Village in the South Kesteven district of Lincolnshire, England

Barholm /ˈbærəm/ is a village in the civil parish of Barholm and Stowe, in the South Kesteven district of Lincolnshire, England. It is 2 mi west from the A15 road, and 6 mi south from Bourne. In 1921 the parish had a population of 170.

Barholm is first recorded as "Berc(a)ham" in 1086; the name is from Old English beorg + hām or hamm and means "homestead or enclosure on a hill."

Hereward (later known as Hereward the Wake) owned land in Barholm and the nearby village of Stowe in the period before the Norman Conquest in 1066.

St Martin's Church is Grade I listed. The church received a new tower during the English Civil War and an inscription with the date 1648 reads:

"Was ever such a thing

Since the Creation?

A new steeple built

In the time of vexation."

■ Information provided ■
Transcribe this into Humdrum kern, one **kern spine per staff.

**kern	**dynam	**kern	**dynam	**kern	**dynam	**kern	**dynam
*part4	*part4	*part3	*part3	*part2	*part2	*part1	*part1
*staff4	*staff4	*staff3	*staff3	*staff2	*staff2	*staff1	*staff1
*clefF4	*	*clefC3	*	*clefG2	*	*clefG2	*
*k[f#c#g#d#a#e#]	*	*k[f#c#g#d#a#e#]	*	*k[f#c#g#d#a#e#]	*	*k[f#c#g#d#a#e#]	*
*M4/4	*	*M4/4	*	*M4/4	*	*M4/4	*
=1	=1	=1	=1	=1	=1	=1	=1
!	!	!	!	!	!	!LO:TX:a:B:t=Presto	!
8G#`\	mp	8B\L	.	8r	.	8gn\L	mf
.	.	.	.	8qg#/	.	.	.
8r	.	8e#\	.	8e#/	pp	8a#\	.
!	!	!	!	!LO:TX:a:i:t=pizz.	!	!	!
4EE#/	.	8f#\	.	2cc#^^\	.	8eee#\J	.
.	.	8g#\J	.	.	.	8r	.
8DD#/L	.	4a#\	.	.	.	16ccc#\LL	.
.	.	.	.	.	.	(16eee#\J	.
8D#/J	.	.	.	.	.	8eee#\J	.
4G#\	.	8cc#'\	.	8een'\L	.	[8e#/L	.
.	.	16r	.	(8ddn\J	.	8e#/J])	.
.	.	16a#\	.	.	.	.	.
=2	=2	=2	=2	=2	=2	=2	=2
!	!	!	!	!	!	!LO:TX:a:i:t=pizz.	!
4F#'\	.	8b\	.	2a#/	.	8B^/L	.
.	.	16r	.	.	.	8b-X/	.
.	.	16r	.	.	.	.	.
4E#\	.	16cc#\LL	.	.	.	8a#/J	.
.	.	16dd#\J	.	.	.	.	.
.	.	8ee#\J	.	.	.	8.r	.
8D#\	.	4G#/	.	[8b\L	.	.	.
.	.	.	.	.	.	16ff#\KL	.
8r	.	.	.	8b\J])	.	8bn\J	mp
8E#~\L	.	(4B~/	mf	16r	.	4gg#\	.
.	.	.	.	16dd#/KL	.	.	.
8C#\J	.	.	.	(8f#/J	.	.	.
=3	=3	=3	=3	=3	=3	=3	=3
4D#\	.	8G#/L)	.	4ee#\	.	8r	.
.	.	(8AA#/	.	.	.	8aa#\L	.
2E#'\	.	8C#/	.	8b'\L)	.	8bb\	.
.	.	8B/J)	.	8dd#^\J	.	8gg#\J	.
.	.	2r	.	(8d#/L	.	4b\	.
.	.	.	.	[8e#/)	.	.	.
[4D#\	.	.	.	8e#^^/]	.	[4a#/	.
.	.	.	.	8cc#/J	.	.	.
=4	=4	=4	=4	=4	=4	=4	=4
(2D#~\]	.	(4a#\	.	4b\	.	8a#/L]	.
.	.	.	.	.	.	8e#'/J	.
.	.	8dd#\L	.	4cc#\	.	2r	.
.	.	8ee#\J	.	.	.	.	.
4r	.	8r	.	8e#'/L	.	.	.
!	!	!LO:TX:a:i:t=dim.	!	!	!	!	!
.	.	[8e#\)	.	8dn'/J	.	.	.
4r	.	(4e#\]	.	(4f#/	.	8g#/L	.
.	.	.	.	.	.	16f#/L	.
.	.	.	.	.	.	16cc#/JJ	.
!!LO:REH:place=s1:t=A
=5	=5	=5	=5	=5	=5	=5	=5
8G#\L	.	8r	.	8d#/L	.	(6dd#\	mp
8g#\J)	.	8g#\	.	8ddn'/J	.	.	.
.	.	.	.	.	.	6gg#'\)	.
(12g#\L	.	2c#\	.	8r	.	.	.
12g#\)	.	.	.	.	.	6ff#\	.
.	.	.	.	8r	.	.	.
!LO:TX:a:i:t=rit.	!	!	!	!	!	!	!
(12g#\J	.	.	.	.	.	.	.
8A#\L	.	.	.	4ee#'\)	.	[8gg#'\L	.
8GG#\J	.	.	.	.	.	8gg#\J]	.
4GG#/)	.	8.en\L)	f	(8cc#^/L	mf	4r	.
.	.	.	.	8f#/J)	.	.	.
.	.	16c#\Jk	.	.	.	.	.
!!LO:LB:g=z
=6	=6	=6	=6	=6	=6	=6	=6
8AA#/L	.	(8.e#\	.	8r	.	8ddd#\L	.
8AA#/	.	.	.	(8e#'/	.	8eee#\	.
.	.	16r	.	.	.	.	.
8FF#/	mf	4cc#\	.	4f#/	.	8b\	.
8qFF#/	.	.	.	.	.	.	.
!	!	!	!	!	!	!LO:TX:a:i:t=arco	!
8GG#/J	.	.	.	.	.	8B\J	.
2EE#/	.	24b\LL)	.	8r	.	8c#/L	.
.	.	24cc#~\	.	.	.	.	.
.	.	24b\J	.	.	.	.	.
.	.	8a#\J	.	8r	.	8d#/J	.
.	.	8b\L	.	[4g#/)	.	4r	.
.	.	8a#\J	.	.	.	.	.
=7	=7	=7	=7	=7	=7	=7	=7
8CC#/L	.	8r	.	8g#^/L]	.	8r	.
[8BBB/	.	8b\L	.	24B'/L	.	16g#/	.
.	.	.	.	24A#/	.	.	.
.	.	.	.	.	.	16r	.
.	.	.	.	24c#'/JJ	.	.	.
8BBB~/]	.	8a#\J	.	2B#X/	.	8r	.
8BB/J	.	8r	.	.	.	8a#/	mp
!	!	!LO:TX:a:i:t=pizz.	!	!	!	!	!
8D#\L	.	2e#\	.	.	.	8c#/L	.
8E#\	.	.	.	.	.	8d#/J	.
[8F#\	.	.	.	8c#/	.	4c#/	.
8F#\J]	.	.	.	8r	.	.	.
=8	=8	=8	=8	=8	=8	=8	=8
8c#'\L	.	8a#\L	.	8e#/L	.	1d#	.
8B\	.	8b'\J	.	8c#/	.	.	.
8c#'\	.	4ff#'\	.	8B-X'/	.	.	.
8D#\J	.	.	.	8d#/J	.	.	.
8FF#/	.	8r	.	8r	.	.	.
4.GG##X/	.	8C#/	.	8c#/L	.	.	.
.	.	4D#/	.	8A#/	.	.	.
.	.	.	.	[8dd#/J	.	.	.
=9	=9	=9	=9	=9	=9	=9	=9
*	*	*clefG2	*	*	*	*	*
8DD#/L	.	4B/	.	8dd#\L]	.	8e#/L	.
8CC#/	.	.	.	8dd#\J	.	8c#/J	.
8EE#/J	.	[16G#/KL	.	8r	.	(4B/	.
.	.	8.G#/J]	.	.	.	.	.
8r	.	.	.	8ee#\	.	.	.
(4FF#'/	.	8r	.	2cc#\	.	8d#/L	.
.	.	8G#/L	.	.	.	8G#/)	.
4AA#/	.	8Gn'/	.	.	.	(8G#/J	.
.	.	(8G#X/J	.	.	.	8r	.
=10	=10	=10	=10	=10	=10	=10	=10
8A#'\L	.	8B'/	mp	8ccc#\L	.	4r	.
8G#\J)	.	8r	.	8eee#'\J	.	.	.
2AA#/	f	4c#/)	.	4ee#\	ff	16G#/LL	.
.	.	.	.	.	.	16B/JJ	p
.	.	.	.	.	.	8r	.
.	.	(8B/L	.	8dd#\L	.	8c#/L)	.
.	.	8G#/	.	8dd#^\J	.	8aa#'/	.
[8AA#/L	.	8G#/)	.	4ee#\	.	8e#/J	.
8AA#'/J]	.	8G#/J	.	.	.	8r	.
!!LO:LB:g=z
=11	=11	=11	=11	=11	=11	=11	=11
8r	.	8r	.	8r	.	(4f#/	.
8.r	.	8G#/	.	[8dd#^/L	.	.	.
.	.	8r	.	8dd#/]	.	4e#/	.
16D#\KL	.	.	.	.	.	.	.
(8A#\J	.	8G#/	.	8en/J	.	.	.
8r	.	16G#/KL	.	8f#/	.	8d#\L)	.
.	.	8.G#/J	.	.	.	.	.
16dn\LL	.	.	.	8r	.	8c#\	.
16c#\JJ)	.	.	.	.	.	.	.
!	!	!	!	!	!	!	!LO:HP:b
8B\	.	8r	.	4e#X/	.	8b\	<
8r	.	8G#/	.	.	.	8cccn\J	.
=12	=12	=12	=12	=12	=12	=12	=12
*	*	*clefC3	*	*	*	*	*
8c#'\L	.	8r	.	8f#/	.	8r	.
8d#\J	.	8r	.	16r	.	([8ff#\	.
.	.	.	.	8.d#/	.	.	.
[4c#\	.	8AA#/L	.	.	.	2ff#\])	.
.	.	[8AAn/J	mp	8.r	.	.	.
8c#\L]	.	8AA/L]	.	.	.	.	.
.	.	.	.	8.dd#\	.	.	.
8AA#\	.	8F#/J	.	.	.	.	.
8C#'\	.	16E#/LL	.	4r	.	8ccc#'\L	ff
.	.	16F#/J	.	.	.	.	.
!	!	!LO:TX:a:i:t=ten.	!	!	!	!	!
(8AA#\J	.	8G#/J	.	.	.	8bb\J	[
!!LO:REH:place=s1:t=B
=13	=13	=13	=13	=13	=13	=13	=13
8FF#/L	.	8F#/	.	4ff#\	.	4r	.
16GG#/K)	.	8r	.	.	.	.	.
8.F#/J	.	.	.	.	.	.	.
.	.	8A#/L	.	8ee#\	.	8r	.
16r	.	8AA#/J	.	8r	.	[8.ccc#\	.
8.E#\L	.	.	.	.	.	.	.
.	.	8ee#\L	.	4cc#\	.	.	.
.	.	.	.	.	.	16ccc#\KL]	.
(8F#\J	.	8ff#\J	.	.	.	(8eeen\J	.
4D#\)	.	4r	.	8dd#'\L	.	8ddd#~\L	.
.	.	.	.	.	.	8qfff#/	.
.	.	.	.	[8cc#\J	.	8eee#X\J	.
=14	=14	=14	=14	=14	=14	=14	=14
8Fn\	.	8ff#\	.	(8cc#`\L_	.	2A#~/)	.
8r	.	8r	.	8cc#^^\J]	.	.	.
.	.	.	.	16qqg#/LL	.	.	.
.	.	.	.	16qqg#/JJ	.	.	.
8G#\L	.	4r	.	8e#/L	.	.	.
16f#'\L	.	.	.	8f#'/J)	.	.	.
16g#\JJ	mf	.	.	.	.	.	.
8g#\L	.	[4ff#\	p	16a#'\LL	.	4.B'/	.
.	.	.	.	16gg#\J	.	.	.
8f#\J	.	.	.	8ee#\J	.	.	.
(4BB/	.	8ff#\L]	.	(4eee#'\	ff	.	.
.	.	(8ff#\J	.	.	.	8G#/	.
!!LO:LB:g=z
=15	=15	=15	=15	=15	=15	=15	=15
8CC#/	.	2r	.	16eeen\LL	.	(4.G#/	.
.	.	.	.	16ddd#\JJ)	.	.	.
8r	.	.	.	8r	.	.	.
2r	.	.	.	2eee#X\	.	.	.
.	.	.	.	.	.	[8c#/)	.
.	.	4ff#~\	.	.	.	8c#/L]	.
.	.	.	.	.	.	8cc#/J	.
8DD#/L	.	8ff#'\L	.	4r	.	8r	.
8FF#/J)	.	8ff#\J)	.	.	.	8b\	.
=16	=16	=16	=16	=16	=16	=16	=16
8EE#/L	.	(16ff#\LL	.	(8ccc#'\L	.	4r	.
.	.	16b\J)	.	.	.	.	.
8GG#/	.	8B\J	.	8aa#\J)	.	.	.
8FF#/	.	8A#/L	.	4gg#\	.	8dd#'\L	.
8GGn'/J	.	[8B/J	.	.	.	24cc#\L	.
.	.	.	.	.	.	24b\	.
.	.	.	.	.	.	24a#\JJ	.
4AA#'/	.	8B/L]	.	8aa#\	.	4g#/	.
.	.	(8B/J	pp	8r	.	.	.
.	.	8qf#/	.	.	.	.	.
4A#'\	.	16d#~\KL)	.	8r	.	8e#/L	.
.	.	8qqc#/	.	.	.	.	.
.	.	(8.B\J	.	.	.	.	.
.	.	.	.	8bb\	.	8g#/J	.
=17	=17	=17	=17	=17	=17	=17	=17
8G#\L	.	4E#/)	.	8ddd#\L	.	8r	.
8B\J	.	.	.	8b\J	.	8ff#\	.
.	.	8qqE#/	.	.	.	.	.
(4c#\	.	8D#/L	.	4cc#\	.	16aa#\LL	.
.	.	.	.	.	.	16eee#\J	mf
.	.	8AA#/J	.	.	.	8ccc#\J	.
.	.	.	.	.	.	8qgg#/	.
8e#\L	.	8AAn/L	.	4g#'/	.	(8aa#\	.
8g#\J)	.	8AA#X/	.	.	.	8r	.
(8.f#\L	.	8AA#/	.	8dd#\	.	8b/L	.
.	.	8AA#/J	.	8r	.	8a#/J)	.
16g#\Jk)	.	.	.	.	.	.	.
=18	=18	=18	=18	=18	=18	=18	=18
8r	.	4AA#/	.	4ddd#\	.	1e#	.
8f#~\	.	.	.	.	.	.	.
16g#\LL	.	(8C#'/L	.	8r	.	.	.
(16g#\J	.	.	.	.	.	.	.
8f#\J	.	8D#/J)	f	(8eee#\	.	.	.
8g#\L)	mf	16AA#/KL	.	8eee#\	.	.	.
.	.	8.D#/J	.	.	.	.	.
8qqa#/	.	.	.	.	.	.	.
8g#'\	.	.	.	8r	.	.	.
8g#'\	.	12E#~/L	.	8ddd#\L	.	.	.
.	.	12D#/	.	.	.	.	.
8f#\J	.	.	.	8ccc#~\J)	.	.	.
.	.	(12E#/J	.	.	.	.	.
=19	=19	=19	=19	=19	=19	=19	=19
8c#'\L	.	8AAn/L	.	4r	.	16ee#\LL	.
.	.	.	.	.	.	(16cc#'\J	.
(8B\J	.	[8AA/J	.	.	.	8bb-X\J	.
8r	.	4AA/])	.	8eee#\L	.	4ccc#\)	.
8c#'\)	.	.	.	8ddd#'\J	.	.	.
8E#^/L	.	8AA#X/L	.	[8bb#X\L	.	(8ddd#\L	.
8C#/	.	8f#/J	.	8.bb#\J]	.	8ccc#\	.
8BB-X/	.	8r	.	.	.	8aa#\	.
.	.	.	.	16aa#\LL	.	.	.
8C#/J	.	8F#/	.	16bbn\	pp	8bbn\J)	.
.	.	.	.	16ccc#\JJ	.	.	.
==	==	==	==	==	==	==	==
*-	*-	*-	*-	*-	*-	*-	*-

■ Questions on the material ■
- A) Using the passage about Barholm, explain in one to three sentences where the village's name comes from and what it means.
- B) Turn the paragraph of the Barholm passage that begins "Barholm /ˈbærəm/ is a village" into a short bulleted list that keeps its main facts.
- C) Pick up the passage about Barholm after the church inscription and add one more short paragraph.
The records aren't needed for anything here.

■ Answers to the tasks ■
- A) The name Barholm comes from the Old English words beorg and hām or hamm, which together mean "homestead or enclosure on a hill." It was first recorded as "Berc(a)ham" in 1086.

- B)
- Village in the civil parish of Barholm and Stowe
- In the South Kesteven district of Lincolnshire, England
- 2 mi west of the A15 road and 6 mi south of Bourne
- Parish population in 1921: 170

- C)
==Local government==
On 1 April 1931 the parish was abolished and merged with Stowe to form "Barholm and Stowe", part also went to Market Deeping, Baston and Langtoft. Barholm and Stowe parish is run through a parish meeting of its residents rather than a parish council. Two district councillors represent Casewick Ward on South Kesteven District Council and a county councillor represents Deepings West & Rural Division on Lincolnshire County Council. The district councillors elected in 2023 are Rosemary Trollope-Bellew (Con) and Vanessa Smith (Green). The county councillor elected in 2021 is Ashley Baxter (Ind).